What to do: Give again only the part that opens with the line containing "scientific name: Ludwigia palustris" and closes with the line containing "genus: Synostemon", replacing "common name" with "vernacular name" and leaving everything else unchanged.

Information shown:
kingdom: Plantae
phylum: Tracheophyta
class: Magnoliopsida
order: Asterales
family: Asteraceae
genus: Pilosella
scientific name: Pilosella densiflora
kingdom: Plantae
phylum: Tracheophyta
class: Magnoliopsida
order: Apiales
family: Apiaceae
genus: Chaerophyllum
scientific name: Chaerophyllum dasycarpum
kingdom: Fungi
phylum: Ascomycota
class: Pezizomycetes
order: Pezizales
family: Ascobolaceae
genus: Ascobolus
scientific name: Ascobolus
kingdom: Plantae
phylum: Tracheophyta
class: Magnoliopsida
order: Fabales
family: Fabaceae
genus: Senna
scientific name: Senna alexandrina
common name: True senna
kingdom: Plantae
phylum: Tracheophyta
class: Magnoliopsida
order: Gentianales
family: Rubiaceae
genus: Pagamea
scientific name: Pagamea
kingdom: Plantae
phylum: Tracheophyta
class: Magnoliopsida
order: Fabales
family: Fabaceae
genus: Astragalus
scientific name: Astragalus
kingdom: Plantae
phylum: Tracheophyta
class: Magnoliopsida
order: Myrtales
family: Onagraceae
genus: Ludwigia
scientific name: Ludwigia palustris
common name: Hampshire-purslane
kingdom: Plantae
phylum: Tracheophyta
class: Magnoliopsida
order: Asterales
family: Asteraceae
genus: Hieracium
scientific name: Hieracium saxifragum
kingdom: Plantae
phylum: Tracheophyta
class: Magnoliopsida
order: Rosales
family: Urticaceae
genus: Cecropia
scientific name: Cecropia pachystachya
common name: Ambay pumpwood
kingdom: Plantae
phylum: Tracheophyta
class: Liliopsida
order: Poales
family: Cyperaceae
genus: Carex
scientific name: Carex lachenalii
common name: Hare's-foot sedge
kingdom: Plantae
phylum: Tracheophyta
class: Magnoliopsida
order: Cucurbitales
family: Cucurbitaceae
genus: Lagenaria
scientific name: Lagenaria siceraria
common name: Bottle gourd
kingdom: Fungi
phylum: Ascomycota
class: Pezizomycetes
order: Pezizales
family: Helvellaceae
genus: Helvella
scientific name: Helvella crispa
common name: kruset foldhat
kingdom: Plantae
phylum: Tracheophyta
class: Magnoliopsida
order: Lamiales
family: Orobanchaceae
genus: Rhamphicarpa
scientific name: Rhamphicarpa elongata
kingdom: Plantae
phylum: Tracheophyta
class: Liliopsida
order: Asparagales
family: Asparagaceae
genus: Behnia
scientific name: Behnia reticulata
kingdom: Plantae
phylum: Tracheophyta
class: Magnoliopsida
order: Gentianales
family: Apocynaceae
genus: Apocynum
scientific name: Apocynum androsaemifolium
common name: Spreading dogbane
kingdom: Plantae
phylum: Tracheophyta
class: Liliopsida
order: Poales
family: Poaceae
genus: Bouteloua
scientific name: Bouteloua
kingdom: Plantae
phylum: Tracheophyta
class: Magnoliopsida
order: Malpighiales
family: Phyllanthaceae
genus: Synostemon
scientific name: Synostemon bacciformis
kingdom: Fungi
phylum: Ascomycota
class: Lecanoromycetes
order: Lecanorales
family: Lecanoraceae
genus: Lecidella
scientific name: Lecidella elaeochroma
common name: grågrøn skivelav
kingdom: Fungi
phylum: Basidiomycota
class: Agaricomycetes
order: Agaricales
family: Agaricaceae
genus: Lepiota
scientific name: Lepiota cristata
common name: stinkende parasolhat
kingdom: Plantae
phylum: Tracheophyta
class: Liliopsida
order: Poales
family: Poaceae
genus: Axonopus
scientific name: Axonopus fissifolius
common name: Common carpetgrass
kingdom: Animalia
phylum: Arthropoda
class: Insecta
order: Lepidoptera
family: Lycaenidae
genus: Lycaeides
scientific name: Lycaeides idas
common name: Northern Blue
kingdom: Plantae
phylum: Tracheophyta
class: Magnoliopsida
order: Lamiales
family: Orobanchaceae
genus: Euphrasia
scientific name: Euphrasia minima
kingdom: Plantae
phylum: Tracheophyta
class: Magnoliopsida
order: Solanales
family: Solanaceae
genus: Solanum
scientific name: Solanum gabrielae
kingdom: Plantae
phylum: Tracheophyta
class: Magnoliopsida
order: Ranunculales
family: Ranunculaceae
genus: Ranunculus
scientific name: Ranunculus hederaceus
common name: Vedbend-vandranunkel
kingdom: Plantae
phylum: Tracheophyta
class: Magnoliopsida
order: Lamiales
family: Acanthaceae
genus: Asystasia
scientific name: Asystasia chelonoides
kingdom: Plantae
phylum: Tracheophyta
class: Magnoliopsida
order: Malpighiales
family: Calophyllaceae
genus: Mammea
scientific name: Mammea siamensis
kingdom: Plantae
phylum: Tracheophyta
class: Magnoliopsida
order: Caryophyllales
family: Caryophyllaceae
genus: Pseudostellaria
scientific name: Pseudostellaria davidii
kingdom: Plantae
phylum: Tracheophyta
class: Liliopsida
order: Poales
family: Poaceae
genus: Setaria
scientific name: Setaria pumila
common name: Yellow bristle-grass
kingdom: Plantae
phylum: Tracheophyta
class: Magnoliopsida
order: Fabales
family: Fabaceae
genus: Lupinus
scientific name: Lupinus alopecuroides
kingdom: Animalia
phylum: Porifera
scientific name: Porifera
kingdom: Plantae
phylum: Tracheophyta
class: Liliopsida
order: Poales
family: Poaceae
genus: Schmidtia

Exercise response:
scientific name: Ludwigia palustris
vernacular name: Hampshire-purslane
kingdom: Plantae
phylum: Tracheophyta
class: Magnoliopsida
order: Asterales
family: Asteraceae
genus: Hieracium
scientific name: Hieracium saxifragum
kingdom: Plantae
phylum: Tracheophyta
class: Magnoliopsida
order: Rosales
family: Urticaceae
genus: Cecropia
scientific name: Cecropia pachystachya
vernacular name: Ambay pumpwood
kingdom: Plantae
phylum: Tracheophyta
class: Liliopsida
order: Poales
family: Cyperaceae
genus: Carex
scientific name: Carex lachenalii
vernacular name: Hare's-foot sedge
kingdom: Plantae
phylum: Tracheophyta
class: Magnoliopsida
order: Cucurbitales
family: Cucurbitaceae
genus: Lagenaria
scientific name: Lagenaria siceraria
vernacular name: Bottle gourd
kingdom: Fungi
phylum: Ascomycota
class: Pezizomycetes
order: Pezizales
family: Helvellaceae
genus: Helvella
scientific name: Helvella crispa
vernacular name: kruset foldhat
kingdom: Plantae
phylum: Tracheophyta
class: Magnoliopsida
order: Lamiales
family: Orobanchaceae
genus: Rhamphicarpa
scientific name: Rhamphicarpa elongata
kingdom: Plantae
phylum: Tracheophyta
class: Liliopsida
order: Asparagales
family: Asparagaceae
genus: Behnia
scientific name: Behnia reticulata
kingdom: Plantae
phylum: Tracheophyta
class: Magnoliopsida
order: Gentianales
family: Apocynaceae
genus: Apocynum
scientific name: Apocynum androsaemifolium
vernacular name: Spreading dogbane
kingdom: Plantae
phylum: Tracheophyta
class: Liliopsida
order: Poales
family: Poaceae
genus: Bouteloua
scientific name: Bouteloua
kingdom: Plantae
phylum: Tracheophyta
class: Magnoliopsida
order: Malpighiales
family: Phyllanthaceae
genus: Synostemon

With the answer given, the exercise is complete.